The soil under our feet may not be top of mind, but it provides the foundation for everything we need to live—and it’s disappearing. Since the advent of industrial agriculture, roughly one-third of Earth’s arable land has been lost to erosion or pollution. Kirsten Kurtz is on a mission to save this essential resource by turning our attention to its natural beauty.

Kurtz, manager of Cornell’s Soil Health Testing Laboratory and a graduate student in the field of natural resources, does this in a profound way: by painting with it.

“You can see how I became inspired,” said Kurtz while pulling out soil samples ranging in hue from reddish brown to tan to yellow ochre. “It was being in the lab and seeing all the colors come in.”

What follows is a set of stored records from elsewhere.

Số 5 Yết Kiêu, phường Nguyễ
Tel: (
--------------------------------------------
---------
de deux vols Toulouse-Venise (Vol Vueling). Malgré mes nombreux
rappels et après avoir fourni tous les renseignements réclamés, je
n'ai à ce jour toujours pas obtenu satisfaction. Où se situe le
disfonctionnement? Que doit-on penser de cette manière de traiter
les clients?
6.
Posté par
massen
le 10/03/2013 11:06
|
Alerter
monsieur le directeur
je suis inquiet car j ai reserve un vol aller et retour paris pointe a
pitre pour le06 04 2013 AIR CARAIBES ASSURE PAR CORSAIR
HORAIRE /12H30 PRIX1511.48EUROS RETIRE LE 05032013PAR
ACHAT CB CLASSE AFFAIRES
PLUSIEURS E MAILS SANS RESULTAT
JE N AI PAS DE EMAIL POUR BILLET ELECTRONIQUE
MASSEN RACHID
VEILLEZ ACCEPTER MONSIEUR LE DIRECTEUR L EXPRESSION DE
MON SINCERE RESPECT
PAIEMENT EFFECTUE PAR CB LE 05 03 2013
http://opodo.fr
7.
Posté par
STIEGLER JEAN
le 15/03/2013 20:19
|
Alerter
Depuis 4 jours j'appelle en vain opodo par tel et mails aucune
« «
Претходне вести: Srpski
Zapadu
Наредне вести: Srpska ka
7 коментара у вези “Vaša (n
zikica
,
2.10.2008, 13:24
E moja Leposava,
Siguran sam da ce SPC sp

By mixing soils with water and clear gesso, a liquid binder, she creates unique paints similar to acrylic that retain the quality and texture of the soil. She first began experimenting with soil painting in 2014, and a community event she organized on campus the next year drew hundreds of Cornellians to try their hands at the unique art form. 

The success of that community gathering inspired the Food and Agriculture Organization of the United Nations to take the concept worldwide. It launched a global soil painting competition in December 2017 with the goal of illustrating soil’s crucial role in sustaining life. For the contest, Kurtz and other artists gathered in the lobby of Mann Library and used the special paints to honor an agricultural practice used by Native American communities. The scene they painted was based on “Ringelreihen,” a 1910 work by the German artist Franz von Stuck, which shows three women spinning arm-in-arm.

For their version, the artists added baskets filled with corn, beans and squash. Those crops are the three main agricultural crops—known as the “Three Sisters”—grown for centuries by the Haudenosaunee communities in the Finger Lakes. Their contest entry, which incorporated more than 50 paints formulated from soils from around the world, won first prize in the university category of the global competition.

“Painting with soil is a powerful way to show younger generations that soil is something you can study,” said Kurtz, who grew up on a 200-acre organic farm, worked in various wineries and vineyards and has worked with the soil health lab for more than six years. “If we want to feed the world, we’re going to need many more soil scientists, and we need to encourage creative people to enter the field. You need creativity to solve many of the challenges we’re facing, and being an artist helps.”